Birleşmiş Milletler Güvenlik Konseyi’nin ard arda toplantılar düzenleyip, Rusya’ya karşı bir karar çıkartmak için ne kadar uğraştığını hep beraber izliyoruz. Buna karşılık, Rusya, Birleşmiş Milletler Güvenlik Konseyi daimi üyesi olduğundan ve dolayısıyla “veto” hakkına sahip olduğundan hiçbir karar çıkartamıyorlar.
Bu arada BMGK, Birleşmiş Milletler'in “uluslararası barış ve güvenliği sağlamada birincil yükümlü” organı ve aldığı kararlar bütün üyeleri bağlayıcı nitelik taşıyor.
BMGK daimî üyeleri ABD, İngiltere, Fransa, Rusya ve Çin’den müteşekkil. Bu devletlerin direkt kendi aralarındaki dalaşmalar yahut kendilerini alâkadar eden olaylarda menfaatlerini korumak için veto yetkilerini kullanmaları dışında, “uluslararası barış ve güvenliği” sağlamak üzere almış oldukları tek bir karar yok. Uluslararası barış ve güvenliğe yönelik olarak gelişen bütün tehditlerin, elinde “veto” yetkisi olan bu devletlerin elinde bulunduğunu hesaba katacak olursak, bu müessesenin daha en başında varlık sebebinin hilâfına tesis edildiği açıktır.

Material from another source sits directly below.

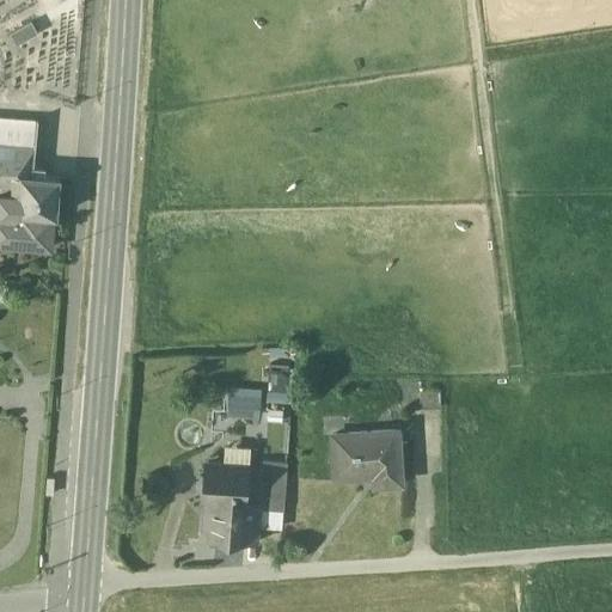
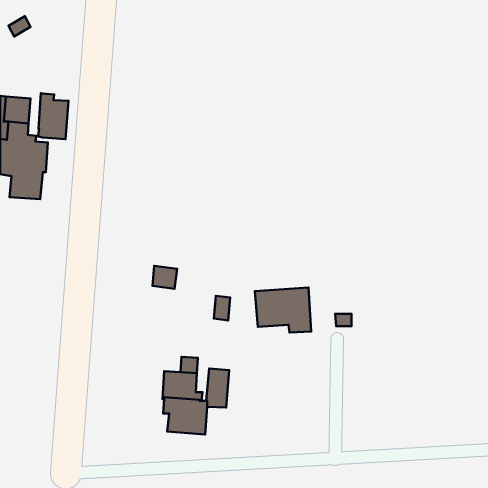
building: none -> [38,93,68,139]
building: [228,390,259,418] -> [152,266,177,289]
building: [331,429,402,485] -> [255,287,311,332]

BMGK’yı teşkil eden bu devletlerin üzerinde ittihad ederek, karar çıkarmak noktasında hiç sıkıntı çekmedikleri tek husus ise Müslüman memleketlerine müdahale edilmesi. Konu Müslümanlar, hele ki Müslümanların kanının dökülmesi olduğunda aralarınki bütün ihtilâflar bir ânda kalkıp, hep beraber rahatlıkla karar çıkartırlar.
Müesses nizâm İslâm düşmanı olarak kurulmuş ve İslâm düşmanı olarak işletilmiştir. Dünya düzeni ve bu düzeni meydana getiren müesseseler ortadan kalkmadıkça dünya çapında Müslümanların adil bir düzen içinde yaşadıklarından bahsedilemez!